After the Social War, which resulted (B.C. 90) in giving full Roman citizenship to the inhabitants of all the Italian towns not already enjoying it, there were practically but three classes of such towns: coloniae, municipia and praefecturae. There was no longer any real distinction between the colaniae and the municipia, though the former were looked upon with more respect. The praefecturae, however, had not full rights of self-government, for the administration of justice was in the bands of prefects (praefecti) sent from the capital.


Provincials.

The foreign conquests of Rome were organized as fast as possible as provinces (provinciae). The native inhabitants of these would not be Roman citizens at all, unless citizenship, usually of the lowest grade, was specially conferred upon them. Thus St.

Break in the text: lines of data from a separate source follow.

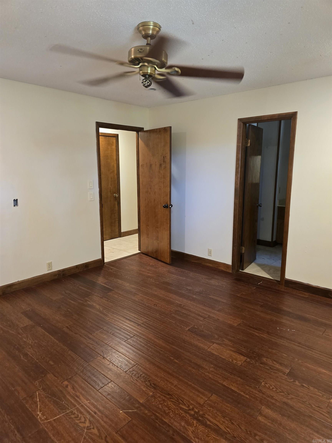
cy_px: 222
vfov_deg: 73.9
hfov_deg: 58.9
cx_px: 166
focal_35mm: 23
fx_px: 294
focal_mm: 6.3
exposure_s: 1/60
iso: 640
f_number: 1.7
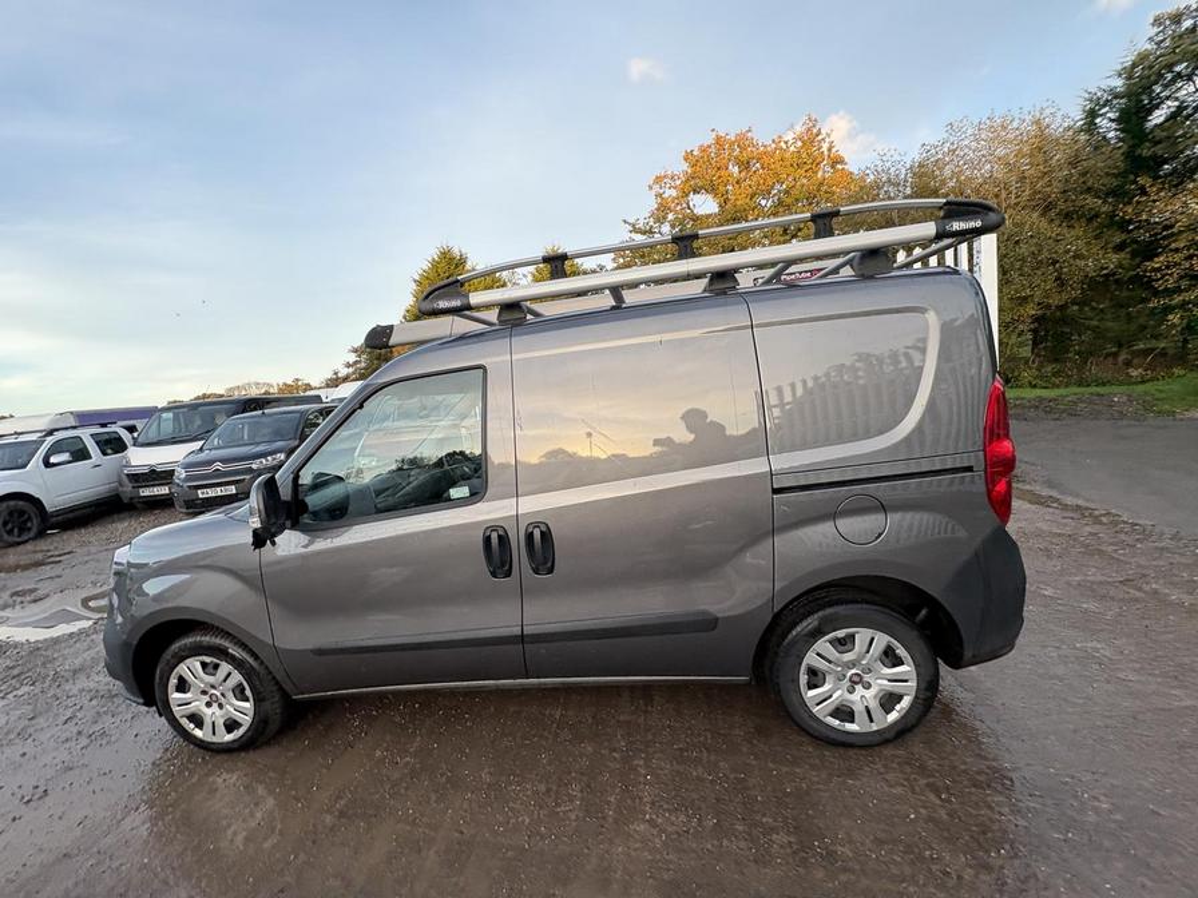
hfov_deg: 102.1
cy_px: 449
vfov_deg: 85.7
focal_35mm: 14
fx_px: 485
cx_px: 599
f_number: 2.2
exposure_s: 1/125
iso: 40
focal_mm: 2.22
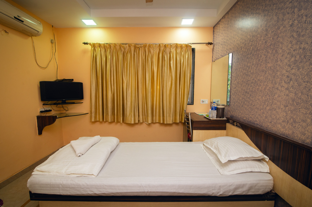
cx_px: 156
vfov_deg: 73.7
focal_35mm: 16
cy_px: 104
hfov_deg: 96.8
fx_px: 139
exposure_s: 1/200
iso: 1000
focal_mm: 16
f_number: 5
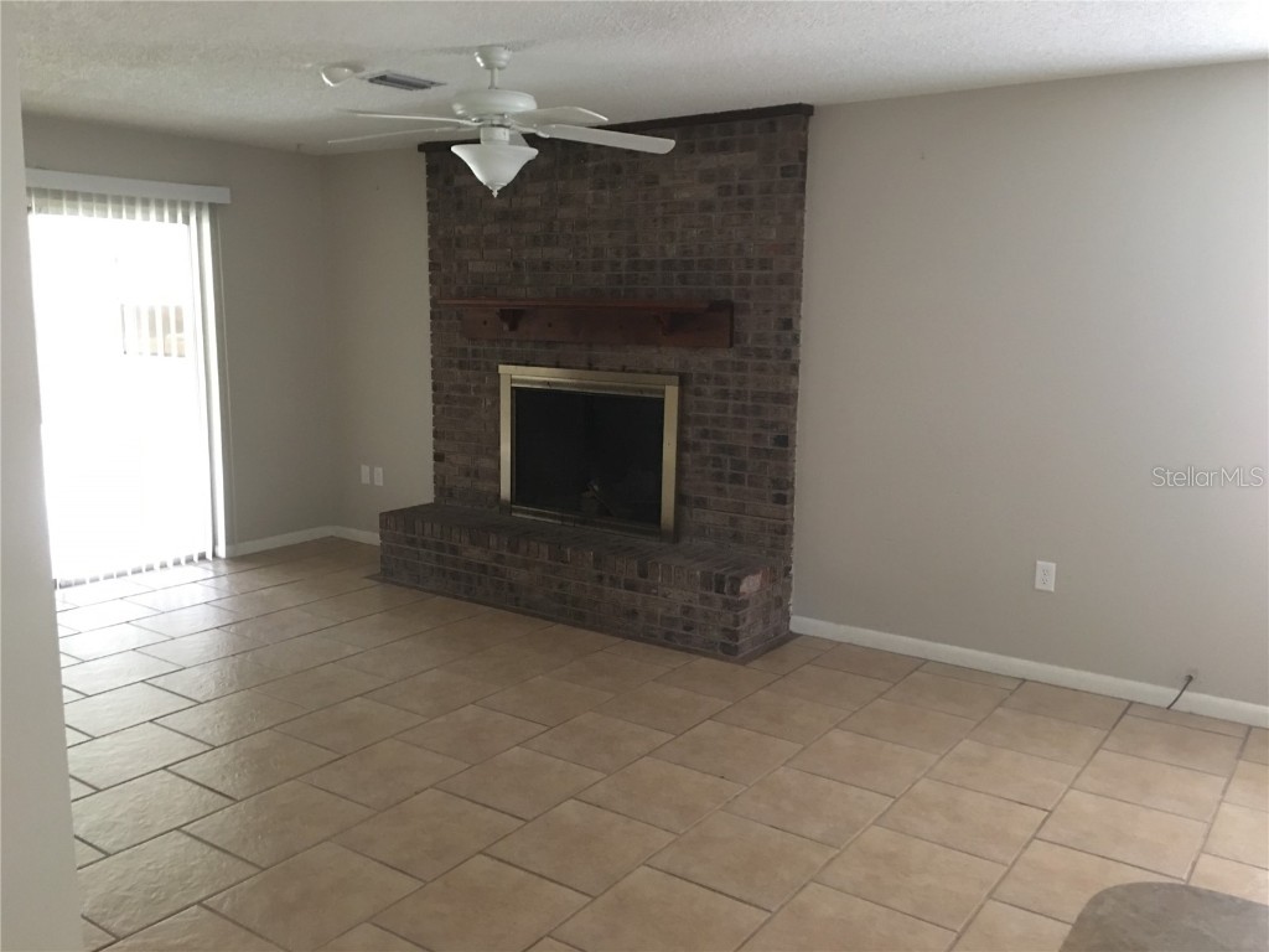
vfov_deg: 48.2
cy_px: 476
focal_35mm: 29
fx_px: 1063
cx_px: 634
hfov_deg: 61.7
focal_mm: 4.15
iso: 80
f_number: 2.2
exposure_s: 1/4
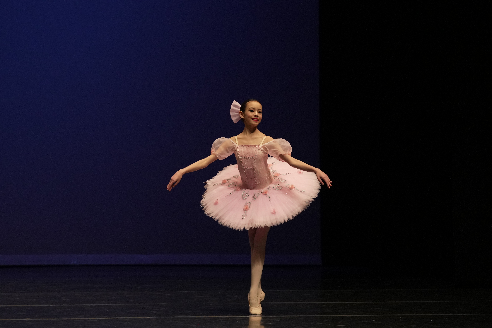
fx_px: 2583
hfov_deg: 10.9
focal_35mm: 189
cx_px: 246
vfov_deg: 7.3
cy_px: 164
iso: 2000
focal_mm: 126
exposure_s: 1/1250
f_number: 2.8
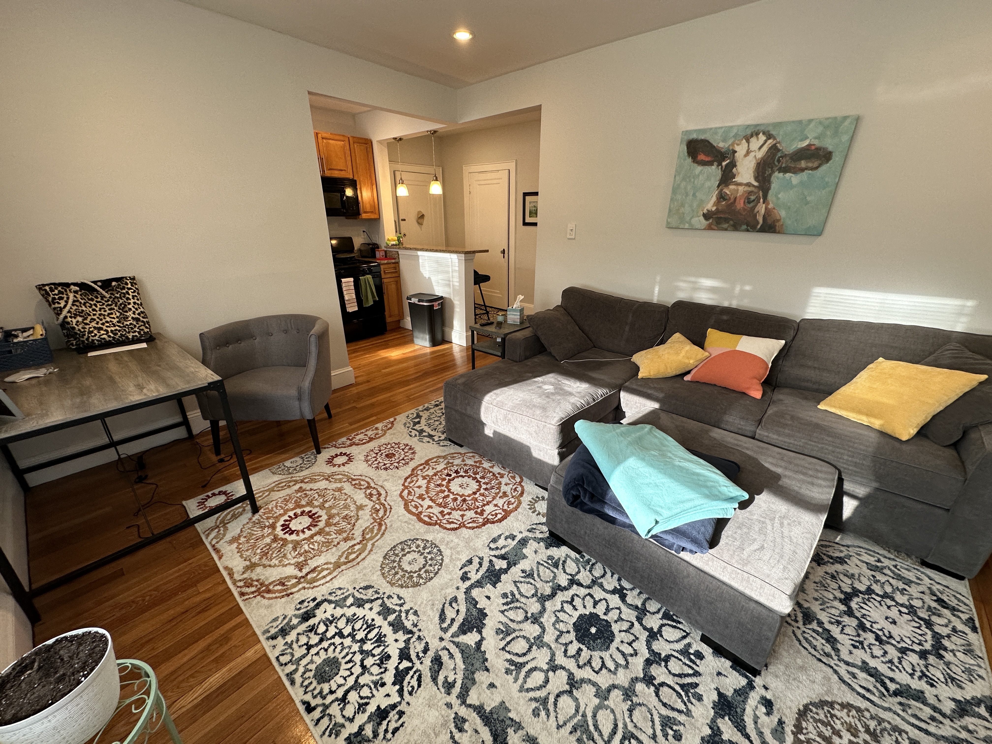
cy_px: 372
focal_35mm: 14
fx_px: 401
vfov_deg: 85.7
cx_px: 496
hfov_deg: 102.1
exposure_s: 1/120
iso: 125
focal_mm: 2.22
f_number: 2.2
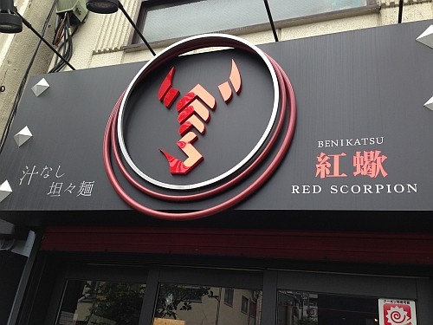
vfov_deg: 42.9
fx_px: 413
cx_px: 216
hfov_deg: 55.4
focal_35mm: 33
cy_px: 162
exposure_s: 1/196
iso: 50
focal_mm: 4.13
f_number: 2.4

Paul was a free-born citizen of Tarsus, for his father had in some way secured the lesser Roman citizenship, which conferred civil rights but did not carry with it the right of suffrage or any other political privileges (see p. liii, above).


Freedmen.

Besides the free-born citizens (ingenui), the Roman state included a large class of libertini or freedmen. Manumitted slaves became citizens, but their exact status was a standing subject of controversy in politics. In Cicero's time they voted in the four city tribes, though there had been various attempts to make them eligible for membership in all the tribes so that their suffrages might count for more (see under Assemblies, p. lv, below). Throughout the history of the republic, there was a constant tendency to extend the suffrage, in spite of the efforts of the upper classes.

The government of this complex assemblage of citlzens was in the hands of a still more complex system of magistrates and assemblies. As in our own day, we must distinguish the Legislative the Executive, and the Judicial though these various branches of the state authority were not so scrupulously kept separate as with us.

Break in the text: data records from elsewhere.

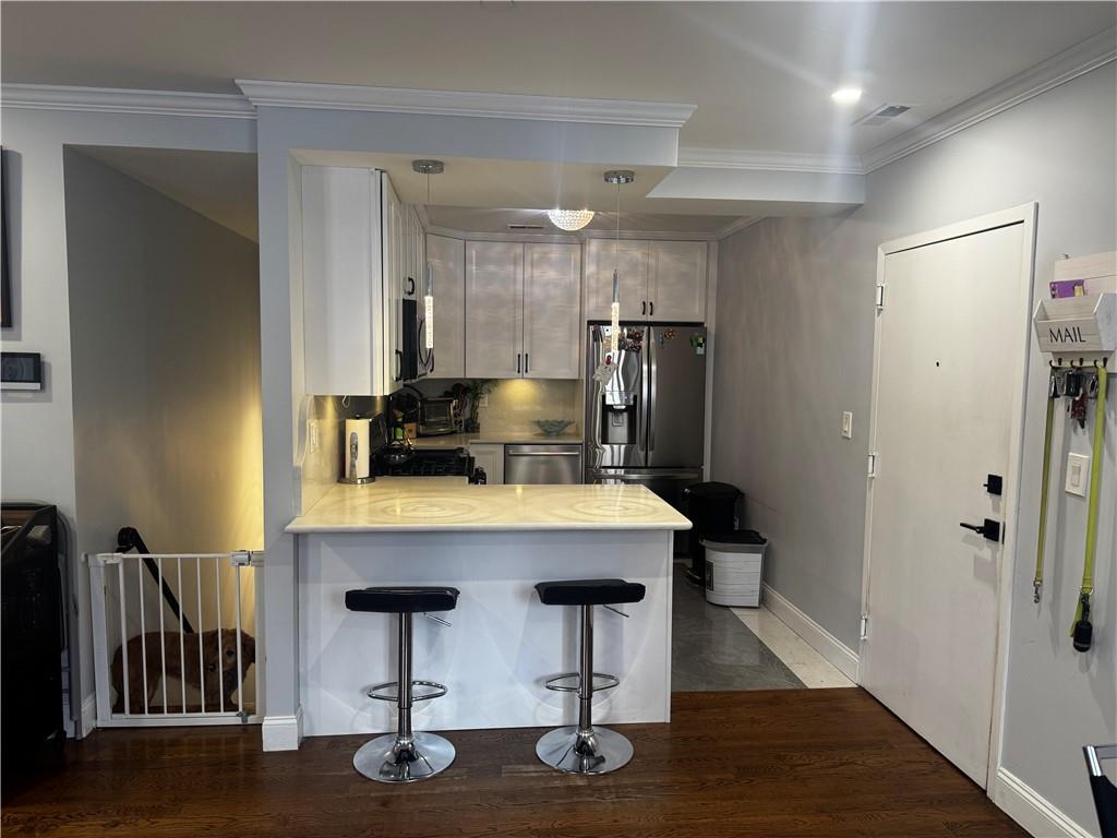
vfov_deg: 56.8
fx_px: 774
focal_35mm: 24
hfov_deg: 71.6
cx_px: 558
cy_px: 419
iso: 125
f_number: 1.78
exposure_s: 1/60
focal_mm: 6.76
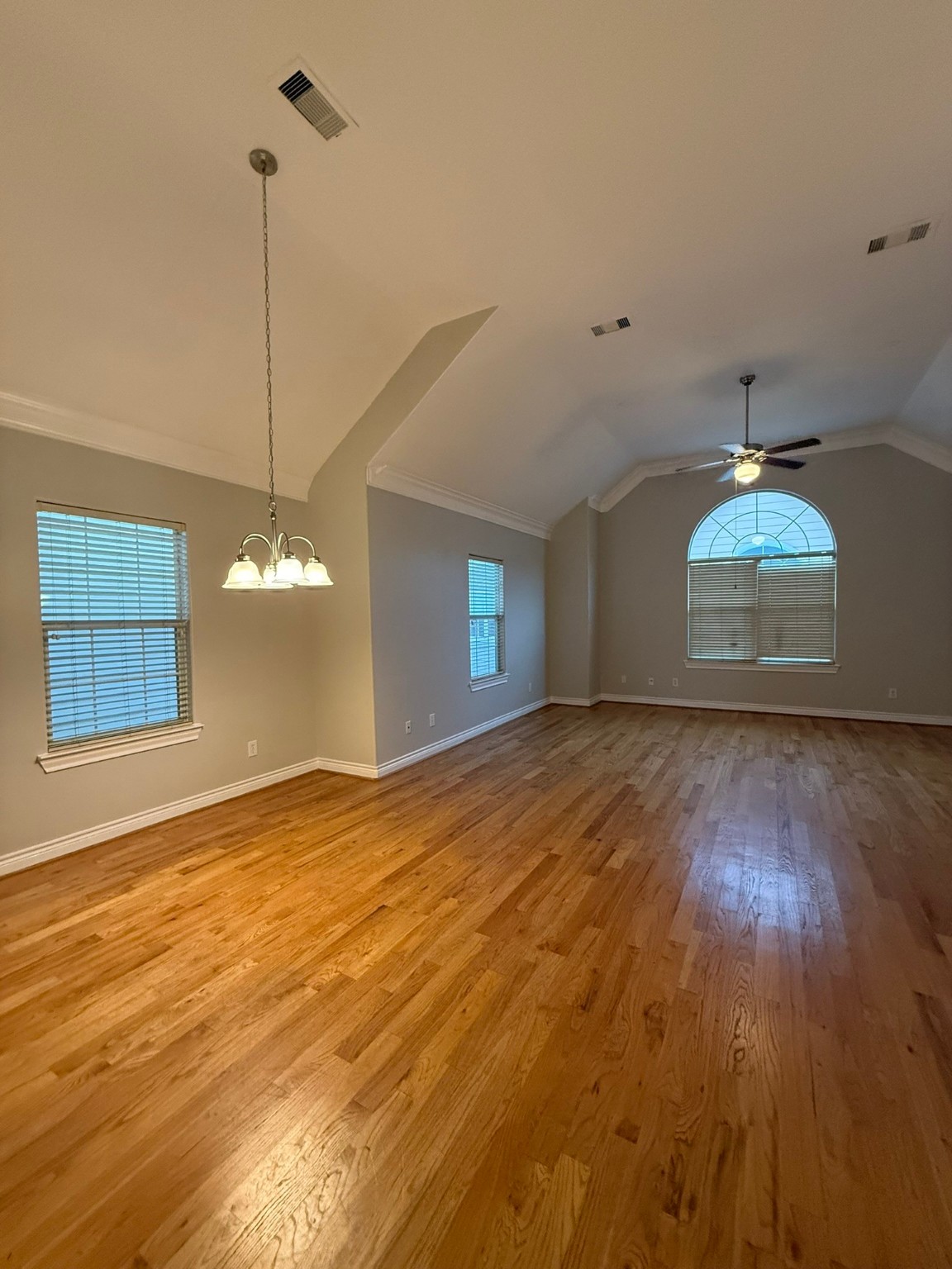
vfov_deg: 102.1
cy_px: 634
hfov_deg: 85.7
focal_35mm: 14
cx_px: 476
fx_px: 513
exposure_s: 1/120
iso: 640
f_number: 2.2
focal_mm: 2.22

1 Whoever held any curule office — that is, dictator, consul, interrex, praetor, magister equitum, or curule aedile — secured to his posterity the jus imaginum; that is, the right to place in the hall and carry at funeral processions a wax mask of this ancestor, as well as of any other deceased members of the family of curule rank. (See Def. of Milo, sect. 33, p. 185, l. 14.)

2 Examples are Cato the Censor, Marius, and Cicero.

3 This requirement grew up only after the establishment of the equites equo privato.

4 When the Roman equites ceased to serve as cavalry, troops of horse were demanded of the allies; and in the time of Caesar we find that the Roman legion consisted exclusively of infantry, the cavalry being made up of such auxiliaries.

5 So in the formula for the Roman government: Senatus Populusque Romanus.